Franco Angeloni (IT): Cultural Philanthropist in Disguise

Franco has made acquintance on the Internet with a habitant of Kuopio, Miss X, who knows the ANTI-festival and appreciates the yearly event very much. Moreover, while she does not have a proper idea of why people there organise this international art event, she said that she is thrilled by it and wants somehow to be a part of it. So, Franco asked her to cooperate with him in a project there and she said yes, but on one condition. As she does not want to get directly involved wtih the festival, she is requesting that only her name will be known upon completion of the project and nothing else.

She is a philanthropist and “some kind of an art lover” too, and, though not still very sure, she is considering giving away a reward in money for a flight ticket to Rome. She is doing this in order to find out about a place (which she discovered), where an ancient Finnish inscription – that the Romans stole from the Finns back in the old ages – has been preserved in the Italian capital ever since. He or she, who will unravel the riddle that Franco is designing as his contribution to ANTI-festival 2005, will finally get the chance to see this old inscription in Rome.

For the project Franco will need the participation of a few Kuopio inhabitants and their cars. About 12 people are needed. Cars and their respective owners will be given a colour-letter, (a 55x55cm plastic cut-out or adhesive-pvc) to stick on their car sides and display it for the public to view. Cars and letters will be publicly intercepted as they drive around, in/out of town. The summing up of these letters, that is the right anagram of them, will form the entire name of this temporary Kuopio resident.
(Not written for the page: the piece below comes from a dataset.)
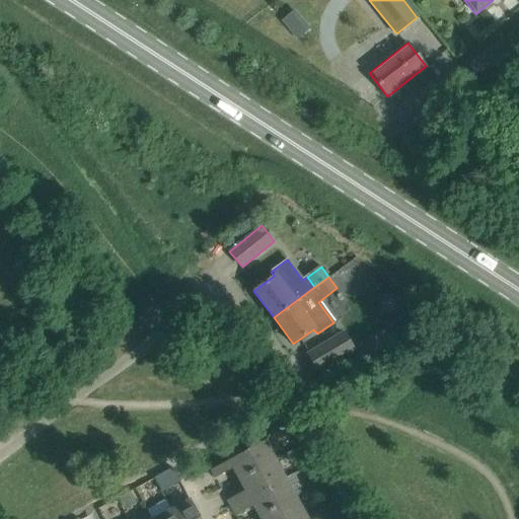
[(307,354),(318,371),(353,350),(343,332),(307,354)]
If it gets solved, the name of this person (philanthropist) will be made in a neon-sign or a cut-out stone and displayed on the stairs at the end of the festival.

Born in Rome, Franco Angeloni studied Art history, graphic design and printing arts at the Pomezia Art Institute (Rome), moving to Amsterdam in 1990. Since then he works and lives both in Rome and Amsterdam. His work has been represented by private galleries and exhibited in public institutions and museums across Europe as well as in the US.